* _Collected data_

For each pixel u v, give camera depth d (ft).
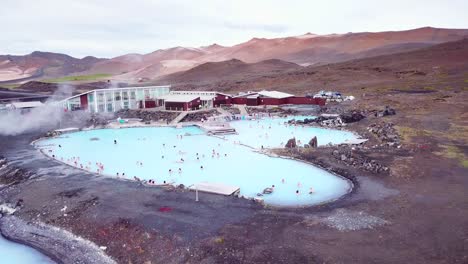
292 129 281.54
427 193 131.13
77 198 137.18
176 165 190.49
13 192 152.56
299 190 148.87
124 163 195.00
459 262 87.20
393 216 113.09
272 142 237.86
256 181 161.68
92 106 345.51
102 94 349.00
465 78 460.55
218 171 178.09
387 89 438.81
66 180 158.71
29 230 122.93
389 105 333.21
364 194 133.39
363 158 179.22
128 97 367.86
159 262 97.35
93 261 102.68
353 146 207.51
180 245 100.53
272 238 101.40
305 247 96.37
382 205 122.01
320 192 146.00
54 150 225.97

==

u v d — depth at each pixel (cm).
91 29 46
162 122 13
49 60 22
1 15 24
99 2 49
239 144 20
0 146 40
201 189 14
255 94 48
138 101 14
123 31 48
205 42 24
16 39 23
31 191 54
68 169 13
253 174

==

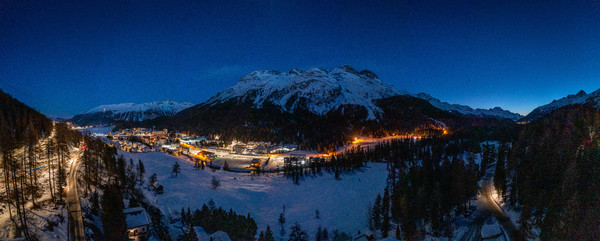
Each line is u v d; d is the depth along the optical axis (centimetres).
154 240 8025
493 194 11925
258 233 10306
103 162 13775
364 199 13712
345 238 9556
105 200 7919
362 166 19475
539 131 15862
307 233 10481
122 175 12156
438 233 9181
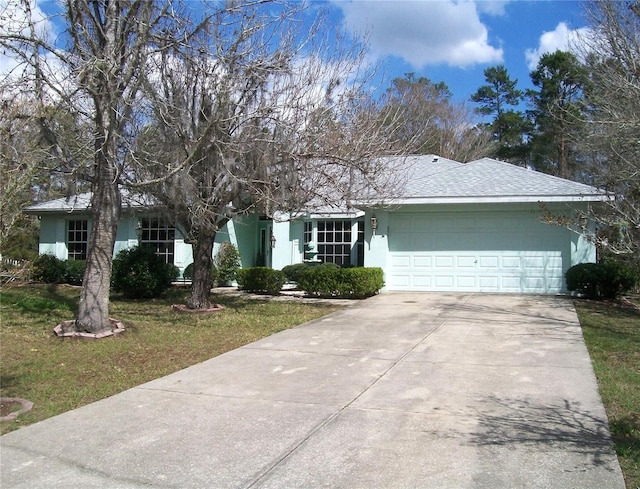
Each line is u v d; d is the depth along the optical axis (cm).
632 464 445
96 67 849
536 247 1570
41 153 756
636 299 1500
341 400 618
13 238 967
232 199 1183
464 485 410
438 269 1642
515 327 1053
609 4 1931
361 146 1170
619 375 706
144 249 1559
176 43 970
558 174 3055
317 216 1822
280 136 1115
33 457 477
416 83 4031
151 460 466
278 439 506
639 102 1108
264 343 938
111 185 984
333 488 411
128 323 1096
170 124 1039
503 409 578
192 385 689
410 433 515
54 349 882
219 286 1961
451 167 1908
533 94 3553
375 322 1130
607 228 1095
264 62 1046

* _ASSIGNMENT_
Where a line of the data above includes the string "pixel", pull it out.

* _ANSWER FOR THIS EXERCISE_
For each pixel u v, give camera depth d (ft).
u v d — depth at each pixel (cm).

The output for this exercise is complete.